Problem requirements: Please copy each line in the records below that contains the string "sampfrac".

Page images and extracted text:
++++++++++++++++++++

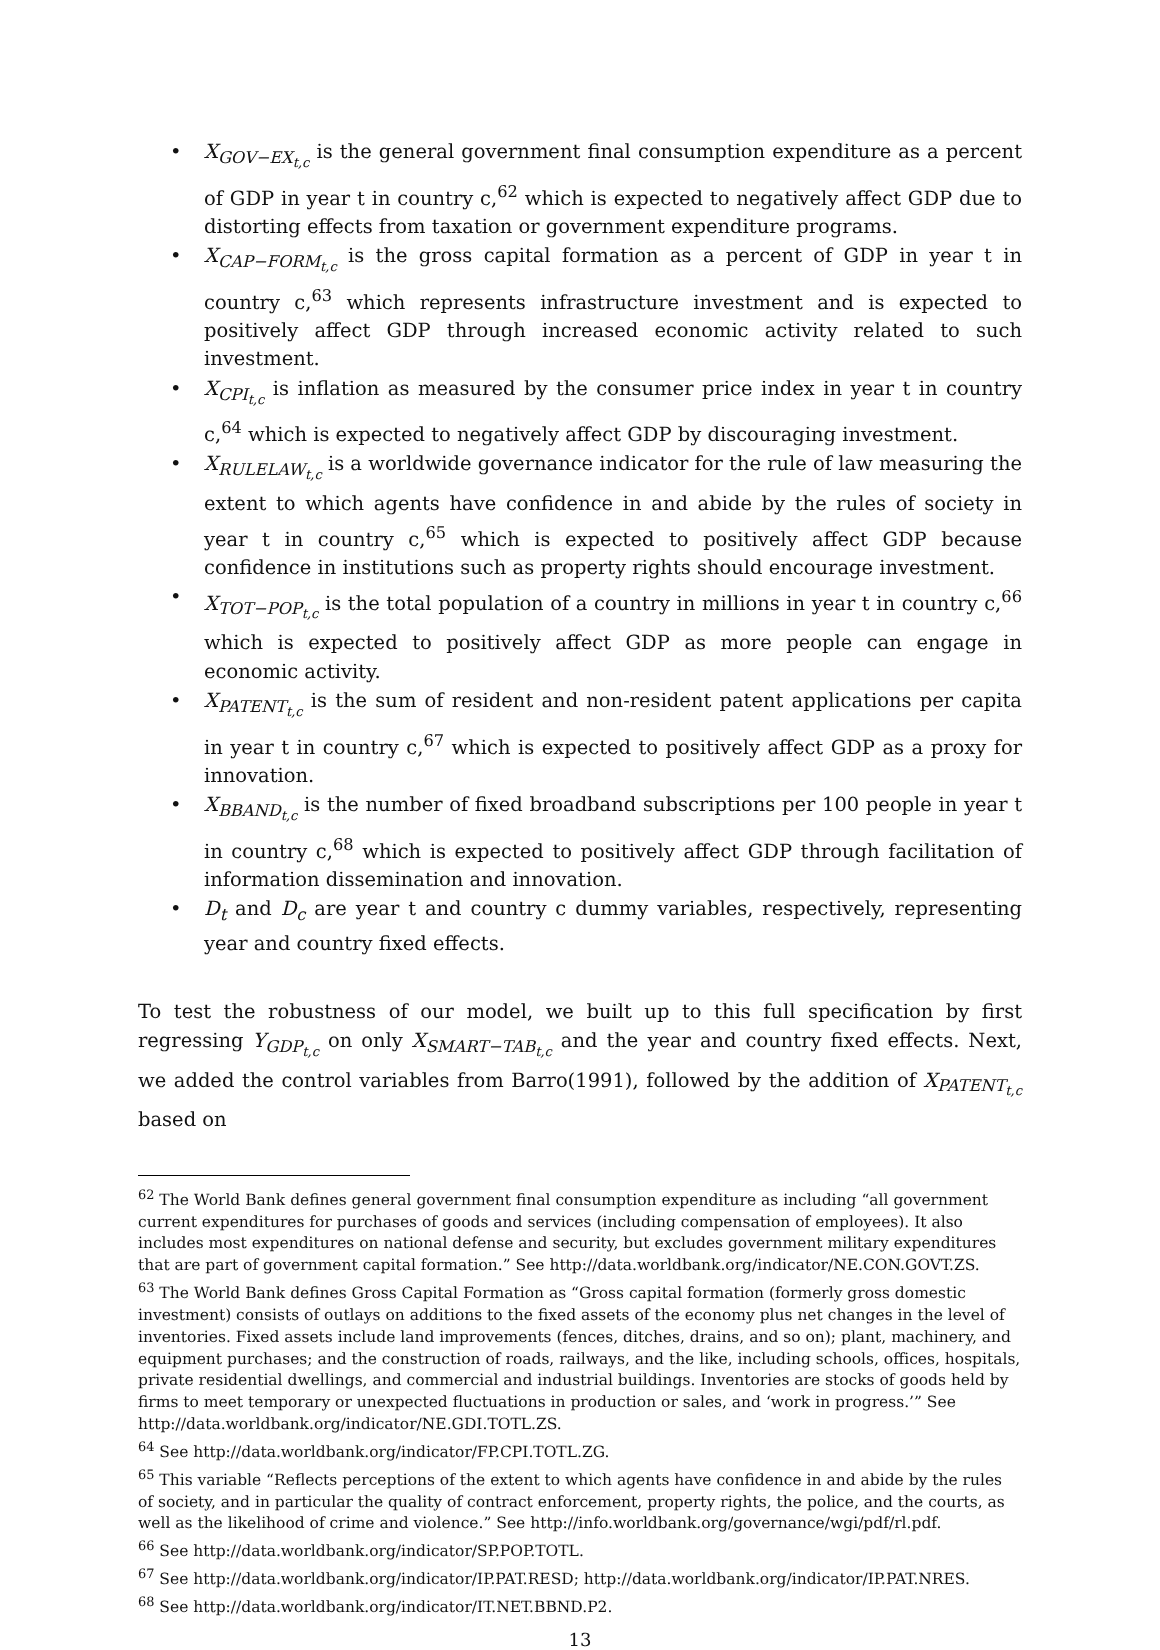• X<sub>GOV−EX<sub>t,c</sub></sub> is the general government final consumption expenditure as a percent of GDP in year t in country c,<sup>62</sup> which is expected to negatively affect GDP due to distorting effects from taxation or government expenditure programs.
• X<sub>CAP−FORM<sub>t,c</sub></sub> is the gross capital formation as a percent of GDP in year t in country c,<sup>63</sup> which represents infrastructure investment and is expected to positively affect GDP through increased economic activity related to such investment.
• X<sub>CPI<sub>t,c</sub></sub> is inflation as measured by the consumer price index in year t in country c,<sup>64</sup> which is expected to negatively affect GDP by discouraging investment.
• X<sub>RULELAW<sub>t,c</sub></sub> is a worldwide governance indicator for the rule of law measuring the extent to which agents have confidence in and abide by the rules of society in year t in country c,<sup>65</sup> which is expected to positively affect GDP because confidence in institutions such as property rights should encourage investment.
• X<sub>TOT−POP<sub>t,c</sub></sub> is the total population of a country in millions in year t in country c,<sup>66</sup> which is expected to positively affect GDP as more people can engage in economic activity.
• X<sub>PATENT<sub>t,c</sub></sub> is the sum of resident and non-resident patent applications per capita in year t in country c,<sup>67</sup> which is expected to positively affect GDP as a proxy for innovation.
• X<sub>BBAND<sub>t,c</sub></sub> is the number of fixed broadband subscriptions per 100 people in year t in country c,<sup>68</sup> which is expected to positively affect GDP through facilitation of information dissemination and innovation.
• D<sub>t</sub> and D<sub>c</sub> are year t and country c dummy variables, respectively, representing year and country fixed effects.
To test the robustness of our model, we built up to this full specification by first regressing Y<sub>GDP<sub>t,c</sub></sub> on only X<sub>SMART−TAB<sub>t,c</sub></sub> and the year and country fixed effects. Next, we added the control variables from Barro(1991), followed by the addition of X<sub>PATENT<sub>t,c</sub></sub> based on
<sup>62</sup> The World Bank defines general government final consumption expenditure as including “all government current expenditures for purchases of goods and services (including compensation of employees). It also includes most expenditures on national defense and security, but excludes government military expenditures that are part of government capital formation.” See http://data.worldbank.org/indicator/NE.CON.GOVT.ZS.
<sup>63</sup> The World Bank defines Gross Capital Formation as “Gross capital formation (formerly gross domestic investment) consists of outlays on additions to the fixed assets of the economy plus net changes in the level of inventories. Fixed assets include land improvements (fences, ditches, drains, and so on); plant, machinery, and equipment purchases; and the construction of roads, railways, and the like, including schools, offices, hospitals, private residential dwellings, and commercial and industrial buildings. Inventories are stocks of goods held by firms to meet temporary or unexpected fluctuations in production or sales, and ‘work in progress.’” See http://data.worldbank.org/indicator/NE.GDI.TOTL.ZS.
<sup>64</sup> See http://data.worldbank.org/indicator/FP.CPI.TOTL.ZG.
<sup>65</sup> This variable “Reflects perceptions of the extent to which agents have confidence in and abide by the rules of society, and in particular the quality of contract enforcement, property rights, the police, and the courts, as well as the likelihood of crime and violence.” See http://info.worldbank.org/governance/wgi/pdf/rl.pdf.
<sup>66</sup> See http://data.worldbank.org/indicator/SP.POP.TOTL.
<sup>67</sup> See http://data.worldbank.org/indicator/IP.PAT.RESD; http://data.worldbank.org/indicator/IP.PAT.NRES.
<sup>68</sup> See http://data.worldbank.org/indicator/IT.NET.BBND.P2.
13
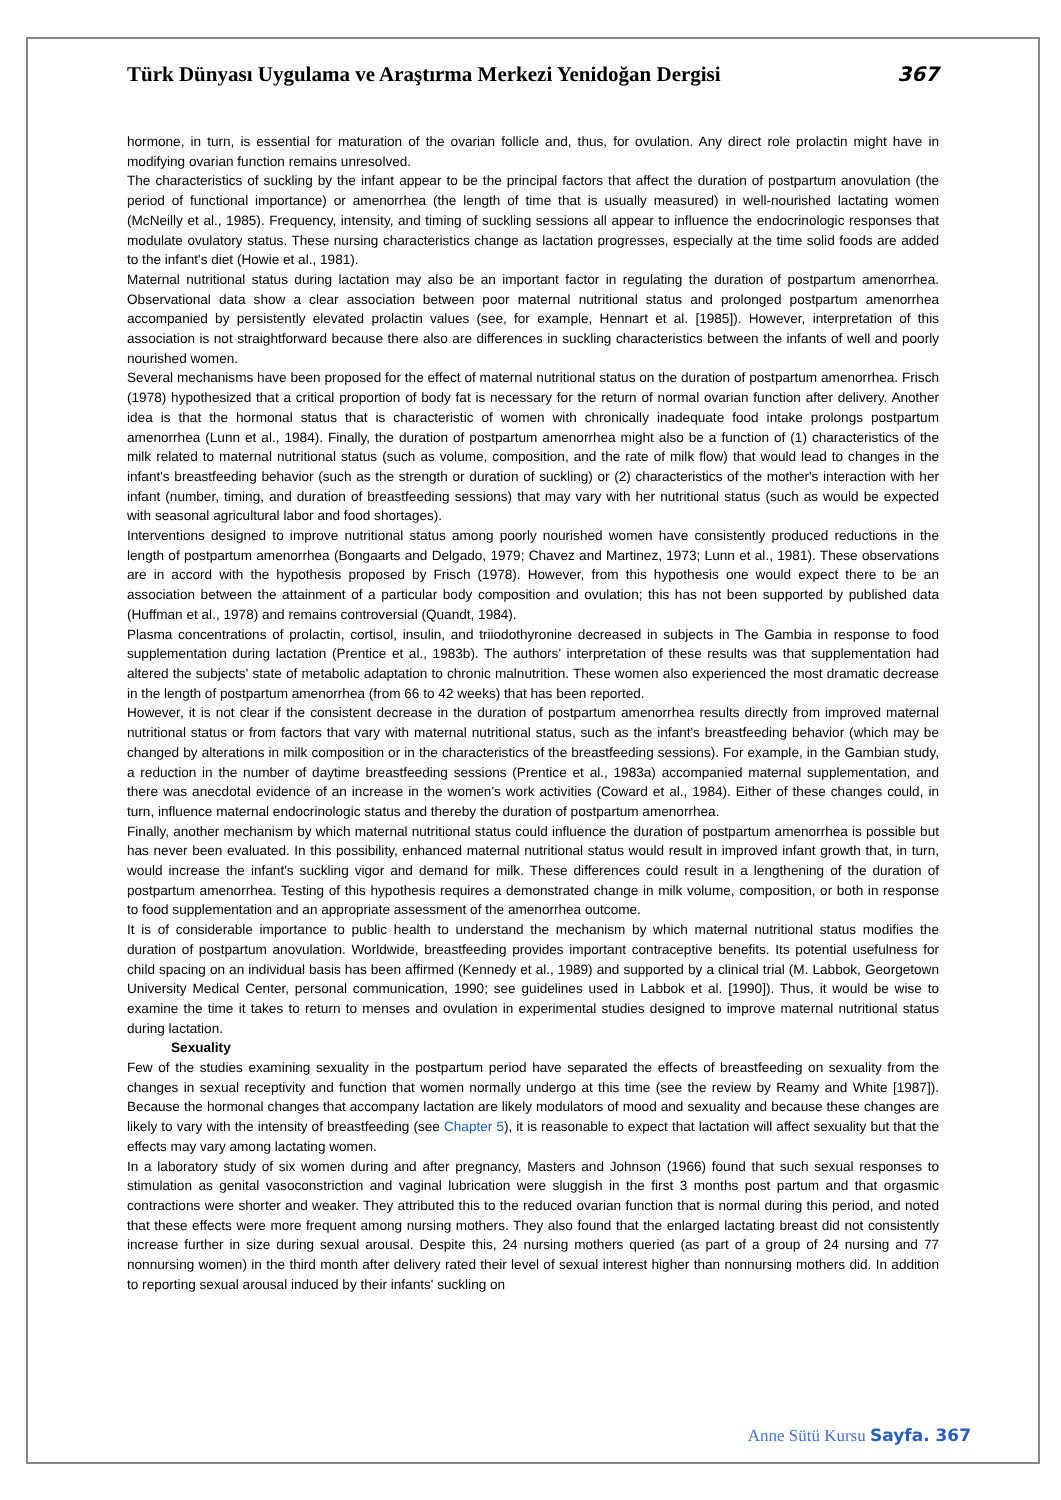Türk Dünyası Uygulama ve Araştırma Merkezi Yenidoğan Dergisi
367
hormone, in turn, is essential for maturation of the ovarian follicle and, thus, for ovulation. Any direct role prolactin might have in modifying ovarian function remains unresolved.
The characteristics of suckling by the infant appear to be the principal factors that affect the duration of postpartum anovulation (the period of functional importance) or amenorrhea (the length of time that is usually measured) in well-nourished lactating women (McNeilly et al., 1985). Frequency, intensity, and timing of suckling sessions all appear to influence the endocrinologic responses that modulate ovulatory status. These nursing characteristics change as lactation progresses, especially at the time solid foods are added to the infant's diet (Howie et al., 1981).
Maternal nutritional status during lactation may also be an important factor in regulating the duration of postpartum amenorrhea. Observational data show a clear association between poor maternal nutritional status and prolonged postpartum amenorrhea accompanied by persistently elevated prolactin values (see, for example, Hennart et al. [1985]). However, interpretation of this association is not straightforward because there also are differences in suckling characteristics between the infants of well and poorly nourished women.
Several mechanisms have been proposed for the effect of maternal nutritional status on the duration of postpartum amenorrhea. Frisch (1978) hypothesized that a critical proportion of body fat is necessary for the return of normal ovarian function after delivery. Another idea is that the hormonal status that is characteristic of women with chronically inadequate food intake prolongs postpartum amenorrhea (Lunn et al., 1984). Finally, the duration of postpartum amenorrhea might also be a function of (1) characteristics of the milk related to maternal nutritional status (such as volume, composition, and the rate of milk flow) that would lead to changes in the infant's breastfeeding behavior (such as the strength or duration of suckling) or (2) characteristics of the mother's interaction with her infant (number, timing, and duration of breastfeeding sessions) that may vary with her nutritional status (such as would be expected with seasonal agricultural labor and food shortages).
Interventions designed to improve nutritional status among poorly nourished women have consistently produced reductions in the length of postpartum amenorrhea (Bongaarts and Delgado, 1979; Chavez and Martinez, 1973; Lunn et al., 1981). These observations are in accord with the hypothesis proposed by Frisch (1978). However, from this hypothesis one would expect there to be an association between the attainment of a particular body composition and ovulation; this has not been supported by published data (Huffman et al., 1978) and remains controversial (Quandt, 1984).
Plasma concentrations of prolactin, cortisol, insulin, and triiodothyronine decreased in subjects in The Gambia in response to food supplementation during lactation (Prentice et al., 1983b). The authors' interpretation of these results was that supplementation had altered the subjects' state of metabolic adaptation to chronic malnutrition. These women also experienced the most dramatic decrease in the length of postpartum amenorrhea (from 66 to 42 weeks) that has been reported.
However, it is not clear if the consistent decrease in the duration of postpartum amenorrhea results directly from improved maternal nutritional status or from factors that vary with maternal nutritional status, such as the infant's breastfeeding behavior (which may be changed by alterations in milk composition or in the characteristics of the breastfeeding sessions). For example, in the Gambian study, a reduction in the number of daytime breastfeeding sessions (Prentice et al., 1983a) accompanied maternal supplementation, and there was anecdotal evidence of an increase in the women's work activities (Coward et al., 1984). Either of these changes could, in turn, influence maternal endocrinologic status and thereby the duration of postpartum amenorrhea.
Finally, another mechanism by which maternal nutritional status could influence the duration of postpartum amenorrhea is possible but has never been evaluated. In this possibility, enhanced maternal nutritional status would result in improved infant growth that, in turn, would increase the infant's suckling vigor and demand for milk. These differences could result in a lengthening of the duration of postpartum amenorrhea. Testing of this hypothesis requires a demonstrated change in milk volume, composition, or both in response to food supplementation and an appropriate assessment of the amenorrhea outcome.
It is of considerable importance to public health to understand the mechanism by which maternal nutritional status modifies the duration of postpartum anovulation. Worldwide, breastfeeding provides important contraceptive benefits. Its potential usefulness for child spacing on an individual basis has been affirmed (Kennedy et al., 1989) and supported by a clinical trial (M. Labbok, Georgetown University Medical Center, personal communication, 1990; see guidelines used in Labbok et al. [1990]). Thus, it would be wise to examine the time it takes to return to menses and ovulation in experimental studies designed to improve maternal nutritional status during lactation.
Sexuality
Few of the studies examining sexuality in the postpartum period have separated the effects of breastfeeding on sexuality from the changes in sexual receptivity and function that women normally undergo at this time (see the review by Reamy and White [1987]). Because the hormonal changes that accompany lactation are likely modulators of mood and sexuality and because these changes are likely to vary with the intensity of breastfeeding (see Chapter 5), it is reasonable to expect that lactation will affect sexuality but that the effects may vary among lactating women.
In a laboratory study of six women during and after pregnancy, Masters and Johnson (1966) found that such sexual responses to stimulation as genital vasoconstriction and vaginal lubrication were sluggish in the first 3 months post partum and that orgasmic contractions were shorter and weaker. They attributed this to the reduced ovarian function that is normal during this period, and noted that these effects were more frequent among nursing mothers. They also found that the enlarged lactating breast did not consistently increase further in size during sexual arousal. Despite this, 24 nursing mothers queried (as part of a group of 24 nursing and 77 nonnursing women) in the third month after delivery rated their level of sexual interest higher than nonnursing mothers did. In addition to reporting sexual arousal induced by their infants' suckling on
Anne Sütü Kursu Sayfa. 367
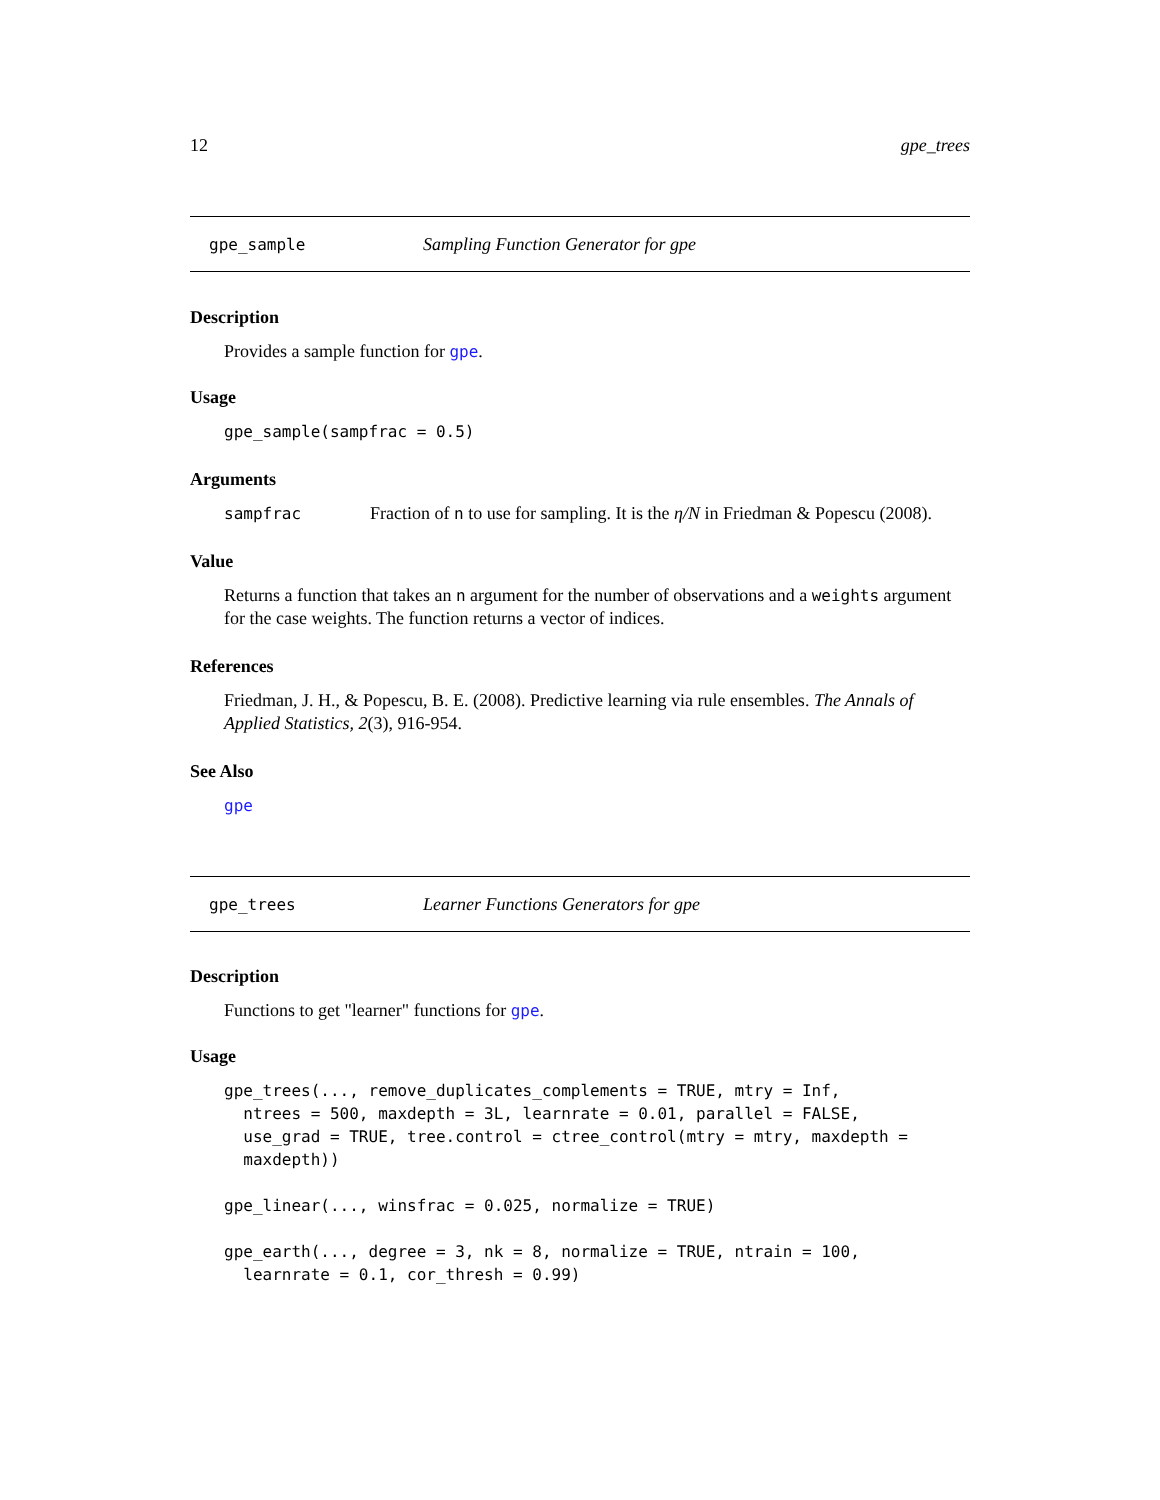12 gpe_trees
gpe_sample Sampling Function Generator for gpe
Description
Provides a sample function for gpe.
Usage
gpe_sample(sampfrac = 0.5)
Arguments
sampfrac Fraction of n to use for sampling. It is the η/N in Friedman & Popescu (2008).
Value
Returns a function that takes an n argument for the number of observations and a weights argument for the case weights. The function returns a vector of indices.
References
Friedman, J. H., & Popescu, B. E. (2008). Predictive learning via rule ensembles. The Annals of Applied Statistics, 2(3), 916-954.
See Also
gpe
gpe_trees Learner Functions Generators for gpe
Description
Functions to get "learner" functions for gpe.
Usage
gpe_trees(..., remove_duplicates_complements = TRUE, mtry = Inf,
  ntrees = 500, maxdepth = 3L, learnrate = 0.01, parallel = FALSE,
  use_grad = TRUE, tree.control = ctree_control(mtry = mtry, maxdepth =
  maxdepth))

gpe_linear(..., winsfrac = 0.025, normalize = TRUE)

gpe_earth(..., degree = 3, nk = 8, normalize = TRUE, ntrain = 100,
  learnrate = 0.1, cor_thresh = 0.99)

++++++++++++++++++++

Solution for this exercise:
gpe_sample(sampfrac = 0.5)
sampfrac Fraction of n to use for sampling. It is the η/N in Friedman & Popescu (2008).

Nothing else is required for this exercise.